🤖 Model Details
- Base Architecture: SmolLM2 (Llama-based)
- Parameter Count: ~135M
- Languages: Korean, English
- Vocabulary Size: 49,152 (Base) + 8,981 (Korean tokens) = 58,133 tokens
💻 Hardware & Compute
Like the base model, SFT was performed under strict compute constraints:
- Hardware: Kaggle Notebooks, 2x NVIDIA T4 GPUs (16GB VRAM each).
- Optimization: Multi-GPU Accelerate distributed training was utilized to maximize the effective batch size across the T4s, paired with gradient accumulation and FP16 mixed precision.
📚 Training Dataset
The SFT data mixture was heavily interleaved to balance English reasoning with Korean generation:
HuggingFaceH4/ultrachat_200k (50% - English conversational)
brandonbaek/konglish-synthetic-instruct (40% - Bilingual/Korean synthetic instructions)
jojo0217/korean_safe_conversation (10% - Korean safety & alignment)
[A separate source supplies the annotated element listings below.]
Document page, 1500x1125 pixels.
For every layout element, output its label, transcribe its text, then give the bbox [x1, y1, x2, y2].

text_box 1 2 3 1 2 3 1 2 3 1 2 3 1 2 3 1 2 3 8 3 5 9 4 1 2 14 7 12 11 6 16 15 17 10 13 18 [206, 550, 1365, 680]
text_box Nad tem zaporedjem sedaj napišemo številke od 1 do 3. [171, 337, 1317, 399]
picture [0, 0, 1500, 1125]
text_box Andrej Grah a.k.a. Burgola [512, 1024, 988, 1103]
⚠️ Known Issues & Failure Modes
We are publishing this checkpoint specifically so the open-source community can study the dynamics of SFT on extreme SLMs when parameters and datasets are sub-optimal.
-
Collator Masking Bug (Response-Only Loss Failure):
Standard instruction tuning requires "response-only loss," where the model only calculates loss gradients on the assistant's response, ignoring the user and system prompts (setting their labels to -100). During this training run, a bug in DataCollatorForLanguageModeling(mlm=False) inadvertently stripped the -100 ignore-index masks from the user prompts. Consequently, the model calculated loss over the entire sequence, severely degrading its instruction-following adherence and causing it to often mimic user prompts rather than answering them.
-
Dataset Over-Complexity:
The heavy reliance on ultrachat_200k (50% of the batch) overwhelmed the 135M parameter capacity. The complex, multi-turn reasoning and lengthy conversational histories required by Ultrachat caused severe hallucinations in this small model, leading to logical breakdowns and basic arithmetic failures.
🎯 Intended Use
This checkpoint is highly experimental and not recommended for application deployment. It serves as an excellent case study for the necessity of tailored, high-quality, and appropriately scaled SFT datasets (as well as rigid testing of data collator masks) for models under 1B parameters.